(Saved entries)

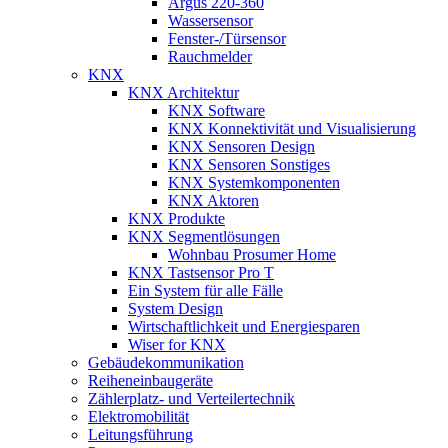
Argus 220-360
Wassersensor
Fenster-/Türsensor
Rauchmelder
KNX
KNX Architektur
KNX Software
KNX Konnektivität und Visualisierung
KNX Sensoren Design
KNX Sensoren Sonstiges
KNX Systemkomponenten
KNX Aktoren
KNX Produkte
KNX Segmentlösungen
Wohnbau Prosumer Home
KNX Tastsensor Pro T
Ein System für alle Fälle
System Design
Wirtschaftlichkeit und Energiesparen
Wiser for KNX
Gebäudekommunikation
Reiheneinbaugeräte
Zählerplatz- und Verteilertechnik
Elektromobilität
Leitungsführung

→ **The task**:
Copy every record above exactly, leaving out any pictures.

→ **Response below**:
Argus 220-360
Wassersensor
Fenster-/Türsensor
Rauchmelder
KNX
KNX Architektur
KNX Software
KNX Konnektivität und Visualisierung
KNX Sensoren Design
KNX Sensoren Sonstiges
KNX Systemkomponenten
KNX Aktoren
KNX Produkte
KNX Segmentlösungen
Wohnbau Prosumer Home
KNX Tastsensor Pro T
Ein System für alle Fälle
System Design
Wirtschaftlichkeit und Energiesparen
Wiser for KNX
Gebäudekommunikation
Reiheneinbaugeräte
Zählerplatz- und Verteilertechnik
Elektromobilität
Leitungsführung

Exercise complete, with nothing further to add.